=== READING TEXT ===
━━━━━━━━
National Center for Civil and Human Rights Opens

CreditDustin Chambers for The New York Times

ATLANTA — It isn’t that great a distance from the birthplace of the Rev. Dr. Martin Luther King Jr. on Auburn Avenue here to the $68 million, 42,000 square-foot National Center for Civil and Human Rights that is opening on Monday near Centennial Olympic Park. The two sites, though, seem as if they’ve emerged not just from different time periods, but from different and incompatible universes.

In the first universe, into which Dr. King was born, there were Jim Crow laws like this Georgia statute: “The marriage of a white person with a Negro or Mulatto or a person who shall have one eighth or more of Negro blood, shall be unlawful and void.” Or this one: “It shall be unlawful for any amateur White baseball team to play baseball on any vacant lot within two blocks of a playground devoted to the Negro race.”

In the other universe — our own — is this new museum whose main exhibition recalls those Jim Crow laws but whose very presence shows how much has changed. It has been built alongside the main tourist attractions of Atlanta’s downtown on land donated by the Coca-Cola Company, which runs the nearby World of Coca-Cola museum. Across a plaza is the immense Georgia Aquarium which has become an international destination. And across the park is the Inside CNN studio tour.

The world of Jim Crow is unimaginable here. If anything, the risk is not that the new center’s narrative will be isolated like some Mulatto intrusion, but that it might become as commercial and sensational as the nearby attractions. And I do have misgivings about the center’s populist political expansiveness: the way in which the struggle for human rights eventually becomes treated in its halls as a newer, broader case of the fight for civil rights.

I will return to that issue, but the overall achievement here is imposing. The building, whose design architect is Phil Freelon (who worked with HOK) uses two curved exterior walls to partly wrap a glass-paneled central part. The building has been compared to two hands cupped to hold something precious. Under its president, Doug Shipman, the center is becoming another landmark in a generation-long transformation of the South, which now hosts the nation’s most important museums chronicling a movement the region once demonized.

In April, for example, the vigorously conceived National Civil Rights Museum reopened in the former Lorraine Motel in Memphis, where Dr. King was assassinated. Now, in the city where Dr. King was born, the movement’s story is again powerfully told (with slightly different emphases) by the National Center for Civil and Human Rights, which has received both public and private support.
━━━━━━━━
=== PROBLEM TO WORK ON ===
Carry on the piece about Atlanta's National Center for Civil and Human Rights, starting right after its final sentence.

=== GIVEN INFORMATION ===
━━━━━━━━
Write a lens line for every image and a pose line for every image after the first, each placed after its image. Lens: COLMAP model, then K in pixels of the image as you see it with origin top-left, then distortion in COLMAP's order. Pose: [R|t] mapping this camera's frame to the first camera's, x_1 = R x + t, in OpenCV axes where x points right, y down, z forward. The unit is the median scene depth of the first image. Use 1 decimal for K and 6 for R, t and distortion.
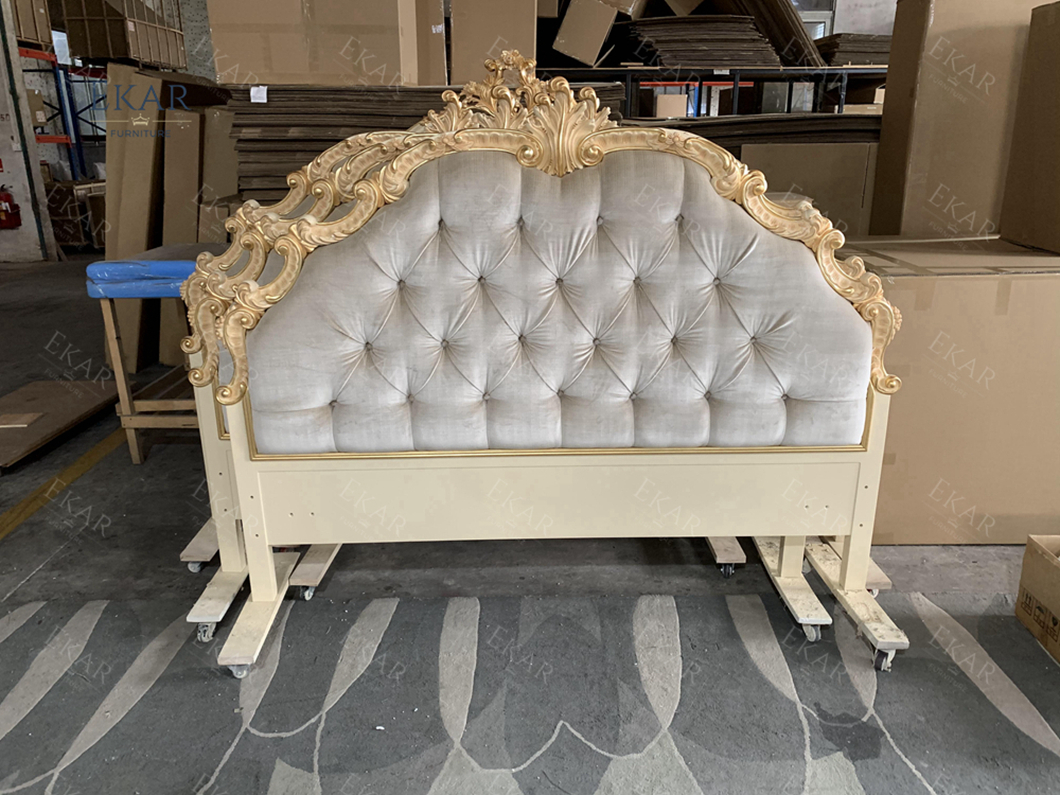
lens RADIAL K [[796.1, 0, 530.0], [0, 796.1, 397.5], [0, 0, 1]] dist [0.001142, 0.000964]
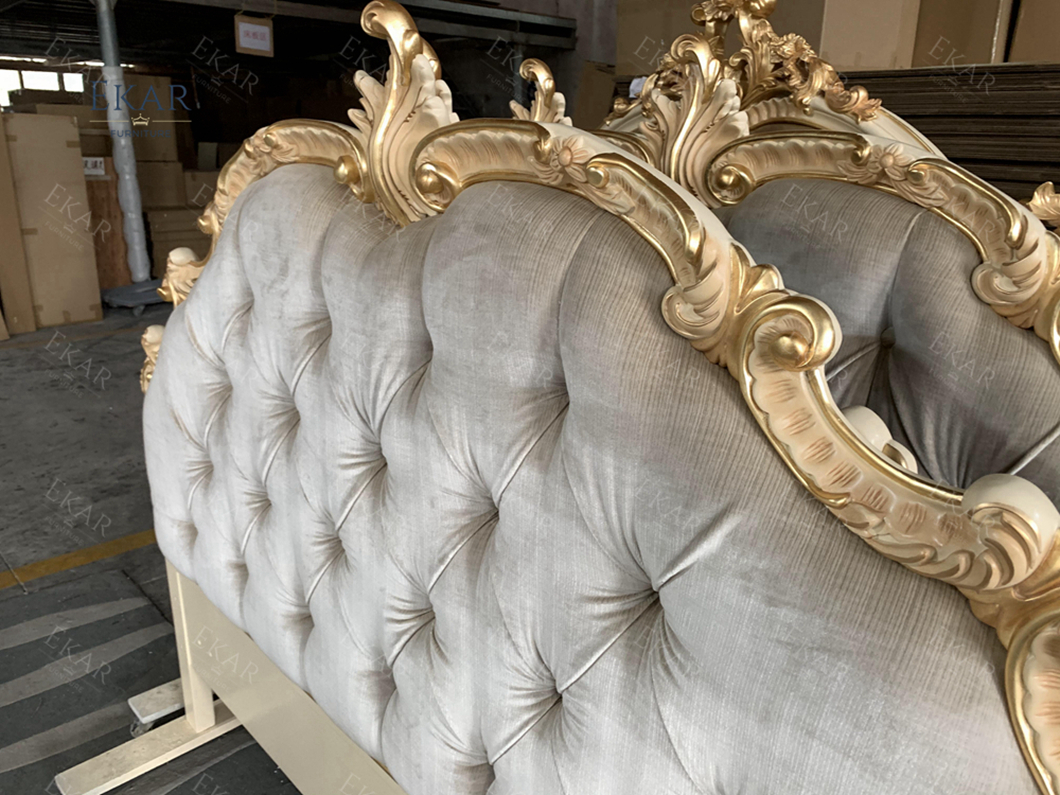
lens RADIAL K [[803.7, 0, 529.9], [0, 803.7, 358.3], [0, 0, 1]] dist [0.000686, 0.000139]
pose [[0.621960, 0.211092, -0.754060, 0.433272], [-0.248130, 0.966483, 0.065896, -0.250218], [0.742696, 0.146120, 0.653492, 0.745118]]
━━━━━━━━
=== RESULT BELOW ===
And in a special display space, the center also shows a selection of Dr. King’s manuscripts and artifacts, rotating from the 13,000 items of the Morehouse College Martin Luther King Jr. Collection. That collection — housed at the Atlanta University Center Robert W. Woodruff Library — was bought for Morehouse for $32 million. Twelve million dollars of that sum came from the new center for the purchase of exclusive display rights for the collection, which was first sampled in New York in 2006 at Sotheby’s.

The main source of the center’s appeal, though, will lie in its main first floor exhibition, “Rolls Down Like Water: The American Civil Rights Movement,” which follows the doctrines of a museum of experience rather than a museum of objects. It was created by the Tony Award-winning playwright and director, George C. Wolfe with exhibit design by the Rockwell Group.

You begin by passing through a corridor whose two sides are labeled in neon like the signs of the Jim Crow era, showing the “White” and “Colored” worlds of Atlanta in the 1950s — separate and unequal (including segregated baseball teams, the Atlanta Crackers and the Black Crackers).

A wall devoted to portraits of segregationists chillingly cites beliefs once proudly proclaimed. (“There’s not enough troops in the Army to force the Southern people to break down segregation.” — Strom Thurmond.) A display of Jim Crow laws, with panels that change like railroad timetables, outline the onetime laws of each Southern state. (Florida: “The county superintendent shall store separately the books which have been used in White and Negro schools.”)

The main interactive is a mock lunch counter on which you sit like the protesters of the late 1950s, wearing headphones that evoke the tumult they faced: taunts, knocks (physically felt from vibrating stools), insults — temptations to give up on nonviolent protest.

The exhibition asserts that Atlanta was a special case in the South for its tolerance. In part, that was because of the strength of black institutions including Spelman and Morehouse College and one of the earliest and most influential black newspapers, the Atlanta Daily World. There was also an important black middle and professional class. Out of this culture came the Rev. Dr. Martin Luther King Jr. as well as the Southern Christian Leadership Conference.

Even Ivan Allen, Jr., the white mayor of Atlanta from 1962-1970, shows something about the city’s exceptionalism. On his first day of office, we learn, he removed all “white” and “colored” signs in City Hall, and helped desegregate the building’s cafeteria.

But it is not quite true, as one display claims, that Atlanta was “too busy to hate.” Peculiarly, the 1906 Atlanta white race riot does not seem to make an appearance in this exhibition. And we learn that after Dr. King received the Nobel Peace Prize in 1964, tickets to the mayor’s formal celebratory dinner were not being purchased. The event was apparently rescued when the president of the Coca-Cola Company, J. Paul Austin, called an emergency meeting of the city’s business leaders, declaring: “The Coca-Cola Company does not need Atlanta. You all need to decide whether Atlanta needs the Coca-Cola Company.” Two hours later, the dinner sold out.

At any rate, the exhibition itself is finely executed. It ends with a display of martyrs to the movement, some well known, others more obscure: Lamar Smith in Brookhaven, Miss., shot dead in 1955 on the courthouse lawn by a white man — no witnesses would testify, no convictions; Clarence Triggs a bricklayer who had attended a civil rights meeting in Bogalusa, La., found dead in 1966 on a roadside, shot through the head; after protests two men charged with the crime; both acquitted. And of course, the murder of Dr. King himself.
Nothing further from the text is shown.